- The Washington Times - Tuesday, March 12, 2002

Virginia House Speaker S. Vance Wilkins says he is still not opposed to the idea of Northern Virginians raising their own taxes for local road projects, but the Senate spoiled the idea by asking for too much muddying the legislative waters.
"They were just playing games with us," Mr. Wilkins, Amherst Republican, said yesterday, two days after the regular session of the General Assembly ended with the House choosing not to vote on a transportation-referendum package for Northern Virginia if it meant adding a statewide education referendum to the mix.
"To put an issue out on the last day is a bit much.
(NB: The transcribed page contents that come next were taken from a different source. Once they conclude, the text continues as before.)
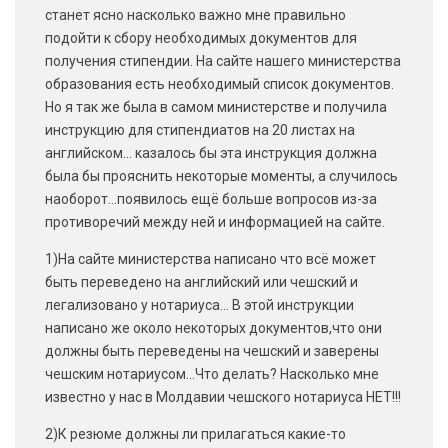
станет ясно насколько важно мне правильно
подойти к сбору необходимых документов для
получения стипендии. На сайте нашего министерства
образования есть необходимый список документов.
Но я так же была в самом министерстве и получила
инструкцию для стипендиатов на 20 листах на
английском… казалось бы эта инструкция должна
была бы прояснить некоторые моменты, а случилось
наоборот…появилось ещё больше вопросов из-за
противоречий между ней и информацией на сайте.
1)На сайте министерства написано что всё может
быть переведено на английский или чешский и
легализовано у нотариуса… В этой инструкции
написано же около некоторых документов,что они
должны быть переведены на чешский и заверены
чешским нотариусом…Что делать? Насколько мне
известно у нас в Молдавии чешского нотариуса НЕТ!!!
2)К резюме должны ли прилагаться какие-то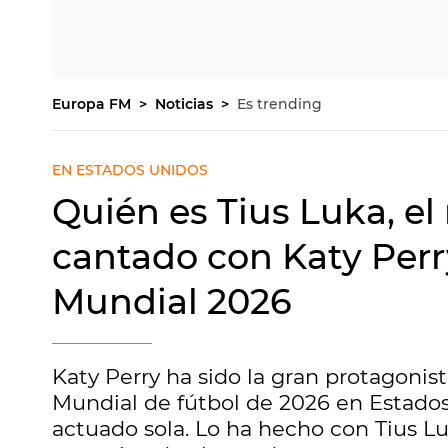
Europa FM
Noticias
Es trending
EN ESTADOS UNIDOS
Quién es Tius Luka, el
cantado con Katy Perr
Mundial 2026
Katy Perry ha sido la gran protagonis
Mundial de fútbol de 2026 en Estado
actuado sola. Lo ha hecho con Tius L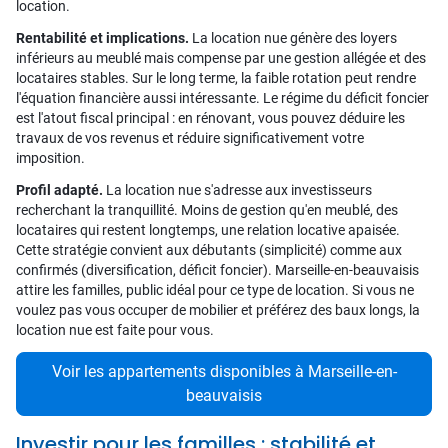
location.
Rentabilité et implications.
La location nue génère des loyers
inférieurs au meublé mais compense par une gestion allégée et des
locataires stables. Sur le long terme, la faible rotation peut rendre
l'équation financière aussi intéressante. Le régime du déficit foncier
est l'atout fiscal principal : en rénovant, vous pouvez déduire les
travaux de vos revenus et réduire significativement votre
imposition.
Profil adapté.
La location nue s'adresse aux investisseurs
recherchant la tranquillité. Moins de gestion qu'en meublé, des
locataires qui restent longtemps, une relation locative apaisée.
Cette stratégie convient aux débutants (simplicité) comme aux
confirmés (diversification, déficit foncier). Marseille-en-beauvaisis
attire les familles, public idéal pour ce type de location. Si vous ne
voulez pas vous occuper de mobilier et préférez des baux longs, la
location nue est faite pour vous.
Voir les appartements disponibles à Marseille-en-
beauvaisis
Investir pour les familles : stabilité et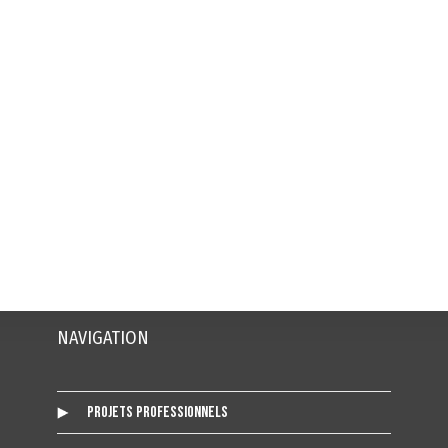
NAVIGATION
Projets Professionnels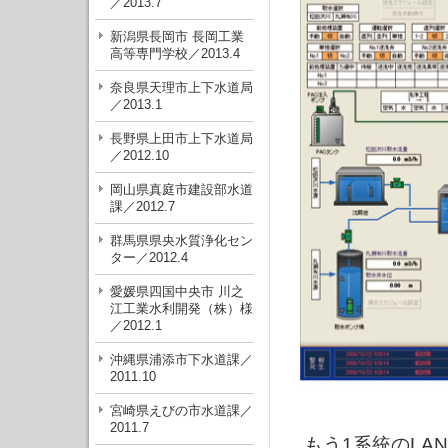
／2013.7
新潟県長岡市 長岡工業
高等専門学校／2013.4
奈良県天理市上下水道局
／2013.1
長野県上田市上下水道局
／2012.10
岡山県真庭市建設部水道
課／2012.7
群馬県県央水質浄化セン
ター／2012.4
愛媛県四国中央市 川之
江工業水利開発（株）様
／2012.1
沖縄県浦添市下水道課／
2011.10
宮崎県えびの市水道課／
2011.7
もう1系統のLAN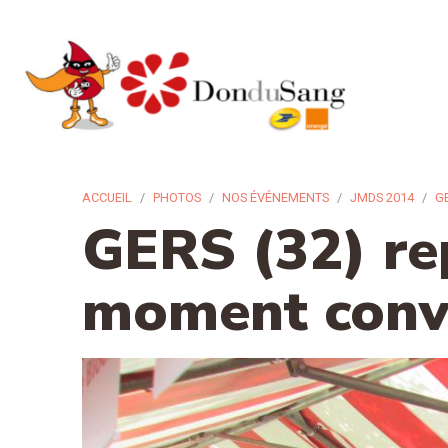
ACCUEIL
PHOTOS
NOS ÉVÉNEMENTS
JMDS 2014
G
GERS (32) re
moment convi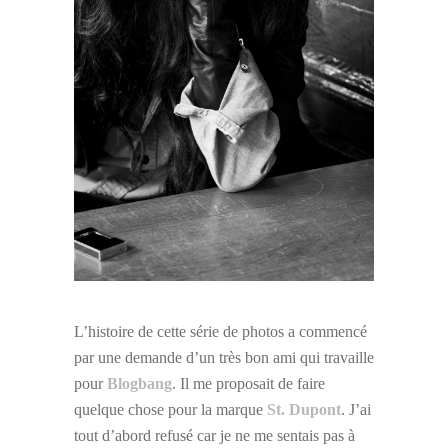
L’histoire de cette série de photos a commencé
par une demande d’un très bon ami qui travaille
pour
Blogbang
. Il me proposait de faire
quelque chose pour la marque
St. Dupont
. J’ai
tout d’abord refusé car je ne me sentais pas à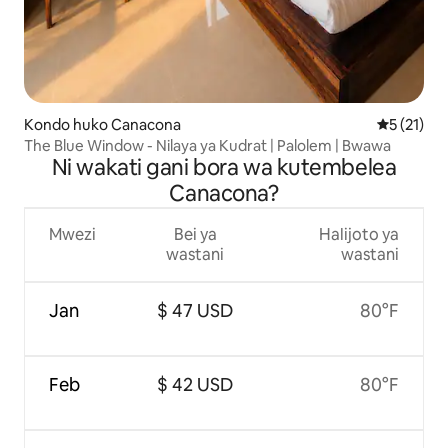
Kondo huko Canacona
Ukadiriaji 
5 (21)
The Blue Window - Nilaya ya Kudrat | Palolem | Bwawa
Ni wakati gani bora wa kutembelea
Canacona?
Mwezi
Bei ya
Halijoto ya
wastani
wastani
Jan
$ 47 USD
80°F
Feb
$ 42 USD
80°F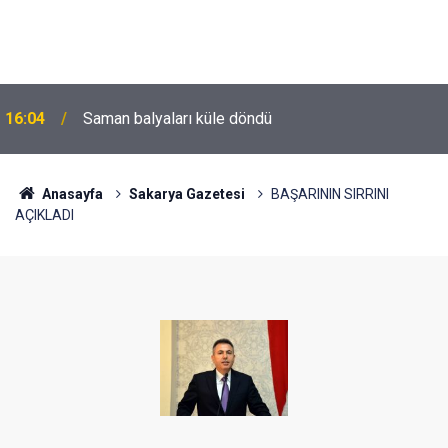
16:04
Saman balyaları küle döndü
Anasayfa
Sakarya Gazetesi
BAŞARININ SIRRINI
AÇIKLADI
They could have passed the other bills if they had wanted to," he said, speaking from his district office in the small town north of Lynchburg.
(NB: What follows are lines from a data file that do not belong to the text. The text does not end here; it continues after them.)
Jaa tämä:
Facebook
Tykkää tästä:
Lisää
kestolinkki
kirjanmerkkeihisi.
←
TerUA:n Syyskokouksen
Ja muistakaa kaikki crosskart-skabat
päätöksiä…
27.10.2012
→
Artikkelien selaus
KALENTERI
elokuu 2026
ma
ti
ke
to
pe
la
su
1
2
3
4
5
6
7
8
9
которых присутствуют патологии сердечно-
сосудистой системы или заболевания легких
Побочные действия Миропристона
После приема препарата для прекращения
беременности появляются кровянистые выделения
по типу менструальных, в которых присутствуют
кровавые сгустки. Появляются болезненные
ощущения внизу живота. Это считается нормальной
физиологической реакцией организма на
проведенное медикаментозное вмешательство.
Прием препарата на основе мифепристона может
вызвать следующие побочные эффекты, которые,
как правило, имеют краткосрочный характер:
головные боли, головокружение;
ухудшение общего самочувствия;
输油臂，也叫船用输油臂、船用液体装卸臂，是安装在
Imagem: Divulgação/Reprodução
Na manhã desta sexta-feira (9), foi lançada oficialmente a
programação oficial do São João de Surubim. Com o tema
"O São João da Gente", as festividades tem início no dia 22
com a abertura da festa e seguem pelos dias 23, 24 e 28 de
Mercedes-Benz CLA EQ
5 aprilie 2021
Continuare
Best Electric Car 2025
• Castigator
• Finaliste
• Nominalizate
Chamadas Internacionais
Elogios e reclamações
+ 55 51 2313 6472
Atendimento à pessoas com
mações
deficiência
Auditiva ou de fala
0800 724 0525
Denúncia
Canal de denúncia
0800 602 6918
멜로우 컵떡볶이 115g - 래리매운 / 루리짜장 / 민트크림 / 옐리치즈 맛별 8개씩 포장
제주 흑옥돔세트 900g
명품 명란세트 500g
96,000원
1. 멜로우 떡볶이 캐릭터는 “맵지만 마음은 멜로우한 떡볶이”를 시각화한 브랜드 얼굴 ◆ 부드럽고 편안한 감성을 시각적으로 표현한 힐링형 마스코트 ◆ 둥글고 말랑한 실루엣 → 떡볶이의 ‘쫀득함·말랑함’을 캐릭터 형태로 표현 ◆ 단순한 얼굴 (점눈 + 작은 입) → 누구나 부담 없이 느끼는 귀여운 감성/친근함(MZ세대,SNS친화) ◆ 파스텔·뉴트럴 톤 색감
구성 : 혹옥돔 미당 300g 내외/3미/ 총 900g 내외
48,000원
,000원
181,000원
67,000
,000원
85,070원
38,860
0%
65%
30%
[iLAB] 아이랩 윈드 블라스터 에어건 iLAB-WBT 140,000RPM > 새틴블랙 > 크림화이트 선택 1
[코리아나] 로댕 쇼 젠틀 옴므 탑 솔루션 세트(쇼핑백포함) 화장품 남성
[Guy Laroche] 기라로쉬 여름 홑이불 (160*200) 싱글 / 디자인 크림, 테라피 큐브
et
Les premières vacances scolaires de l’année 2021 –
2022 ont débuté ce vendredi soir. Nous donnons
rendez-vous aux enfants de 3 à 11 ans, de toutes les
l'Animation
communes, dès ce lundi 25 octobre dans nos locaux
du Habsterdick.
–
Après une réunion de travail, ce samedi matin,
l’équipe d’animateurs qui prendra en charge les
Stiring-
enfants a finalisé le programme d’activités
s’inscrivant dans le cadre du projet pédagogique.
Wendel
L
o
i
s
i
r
A referendum is still possible for the region in November, Mr. Wilkins said, if Gov. Mark R. Warner adds the legislation to existing bills when the legislature reconvenes for a daylong session on April 17.
The speaker has been criticized for the way the session adjourned on Saturday. Members were not given the opportunity to vote on what had become a hybrid education/transportation tax package that had passed the Senate earlier in the day. Mr. Wilkins, who had had enough of the issue simply gaveled the session into adjournment.
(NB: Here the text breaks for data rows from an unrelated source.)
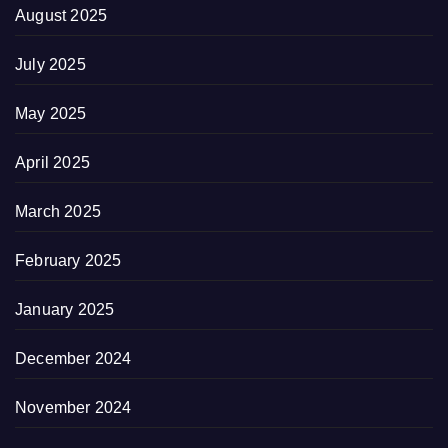
August 2025
July 2025
May 2025
April 2025
March 2025
February 2025
January 2025
December 2024
November 2024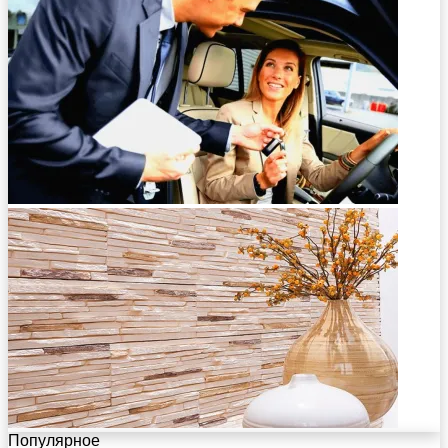
Популярное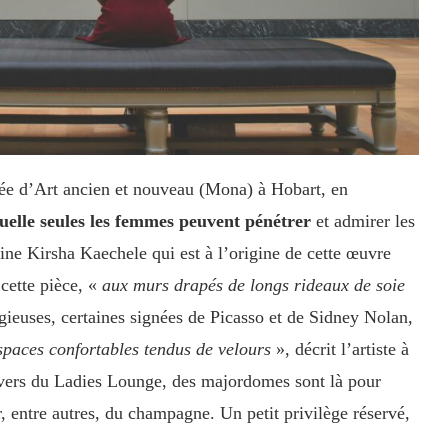
usée d’Art ancien et nouveau (Mona) à Hobart, en
quelle seules les femmes peuvent pénétrer
et admirer les
ine Kirsha Kaechele qui est à l’origine de cette œuvre
cette pièce, «
aux murs drapés de longs rideaux de soie
igieuses, certaines signées de Picasso et de Sidney Nolan,
spaces confortables tendus de velours
», décrit l’artiste à
ivers du Ladies Lounge, des
majordomes sont là pour
r, entre autres, du champagne. Un petit privilège réservé,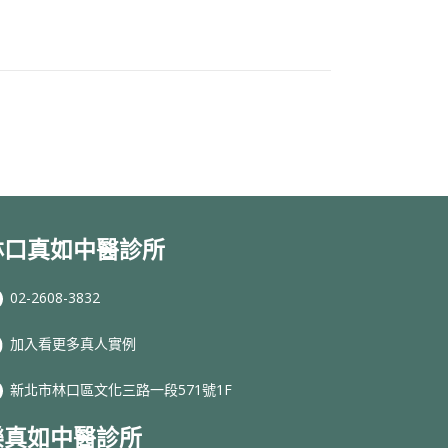
林口真如中醫診所
02-2608-3832
加入看更多真人實例
新北市林口區文化三路一段571號1F
樂真如中醫診所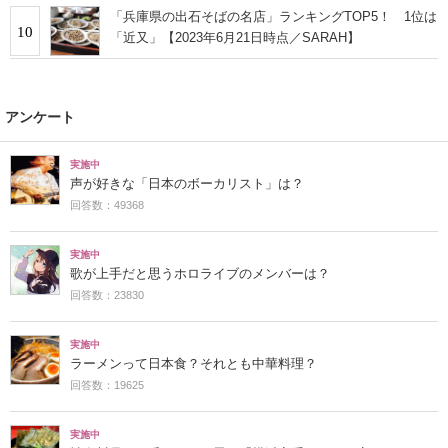
「兵庫県の出石そばの名店」ランキングTOP5！ 1位は
10
「近又」【2023年6月21日時点／SARAH】
アンケート
実施中
声が好きな「日本のボーカリスト」は？
回答数：49368
実施中
歌が上手だと思うホロライブのメンバーは？
回答数：23830
実施中
ラーメンって日本食？それとも中華料理？
回答数：19625
実施中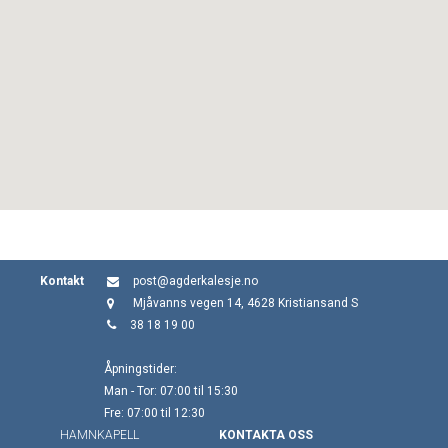
Kontakt
post@agderkalesje.no
Mjåvanns vegen 14, 4628 Kristiansand S
38 18 19 00
Åpningstider:
Man - Tor: 07:00 til 15:30
Fre: 07:00 til 12:30
HAMNKAPELL
KONTAKTA OSS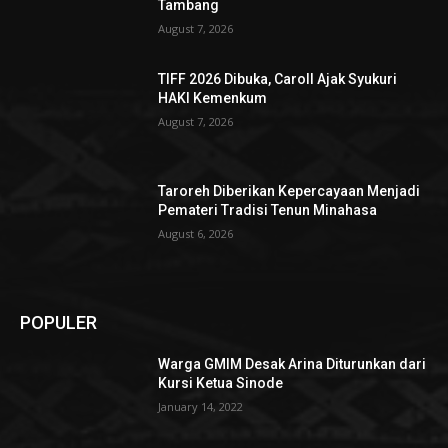
Tambang
August 7, 2026
TIFF 2026 Dibuka, Caroll Ajak Syukuri
HAKI Kemenkum
August 7, 2026
Taroreh Diberikan Kepercayaan Menjadi
Pemateri Tradisi Tenun Minahasa
August 6, 2026
POPULER
Warga GMIM Desak Arina Diturunkan dari
Kursi Ketua Sinode
January 14, 2022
The House had passed a transportation-referendum measure for both Hampton Roads and Northern Virginia. The Northern Virginia referendum was killed in the Senate, however, because it did not include a statewide education referendum.
The Hampton Roads referendum passed unscathed.
"We [in the House] swallowed a toad and allowed for the Northern Virginia and Tidewater referendums, but we had to work at it," said the lanky, 65-year-old second-term speaker. He added, "We passed good bills, but the Senate chose to sit on both … until the last day. To expect us to pass it because they then needed a vote, it doesn't work that way."
Delegate David A. Albo, Springfield Republican, agreed.
"What happened on Saturday was completely expected," he said. "We sent over a transportation referendum [only] but what was sent back had … all these bells and whistles tied to it. We rejected it [because of this], but the Hampton Roads bill did not do this, and now [that bill is] sitting on the governor's desk."
Some have complained the session was ended unfairly, and ultimately did not allow the members to do their jobs vote.
"In a word, it ended badly," said Delegate James H. Dillard, Fairfax Republican. "Obviously it was a parliamentary maneuver to avoid voting on one of the most important issues facing Northern Virginia and the rest of the state. It was very hurtful."
The near-party-line vote to adjourn came while Sen. Thomas J. Norment, Williamsburg Republican, waited to inform the House chamber that the Senate had just passed a bill that combined transportation and education in the local sales-tax referendum.
At that point House Majority Leader H. Morgan Griffith, Salem Republican, called for a motion to "sine die" a move to officially end the 60-day session the vote to adjourn was taken immediately and the session ended nearly six hours before it was legally required to do so.
House leadership supporters said the Senate was just getting a taste of its own medicine, and that the House had every right to act this way.
"The Senate adjourned this way last year with legislation hanging over from us, so why are they whining when we do the same thing this year?" asked Delegate Robert Marshall, Manassas Republican.
"I was delighted with it," said Delegate Richard Black, Sterling Republican. "It was the first time I saw the House of Delegates reassert its role vis-a-vis the Senate."
Mr. Wilkins said Mr. Warner had tried to get the issue of a referendum in Northern Virginia addressed, but that the two leaders in Richmond were just on different pages.
"About a week ago, the governor and I had a good meeting and a good discussion," Mr. Wilkins said yesterday. "We agreed to disagree on this issue. He felt we had to go statewide [with an education referendum as well]. … We tried to work it out, and he tried. He made a good faith effort."
Some Republicans were relieved that no referendum bill apart from the limited Hampton Roads measure was able to go through, because they are opposed to any legislation that would ultimately raise taxes. They said the party leaders finally began listening to voters.
"We were in a tax-and-spend-athon," said Mr. Black. "But like drunks sobering up in the morning, they realized this is not what our party is about. Our party is about keeping taxes low for the common people."
Mr. Marshall said no matter what the reason, a tax for Northern Virginia was a bad idea, and the party would have suffered had it passed.
"When you go against your base [of voter support] you are going to get in trouble," he said. "You might have the best reasons in the world, but when you go against the base of the Republican Party, they don't forget about it."
Mr. Wilkins said he was not exactly thrilled with the idea of any tax increase either, but that the voters in Northern Virginia had convinced him this was their top priority. He believed then, and still believes now, that they should be given the chance to bring it to a vote provided it is not tied to other issues.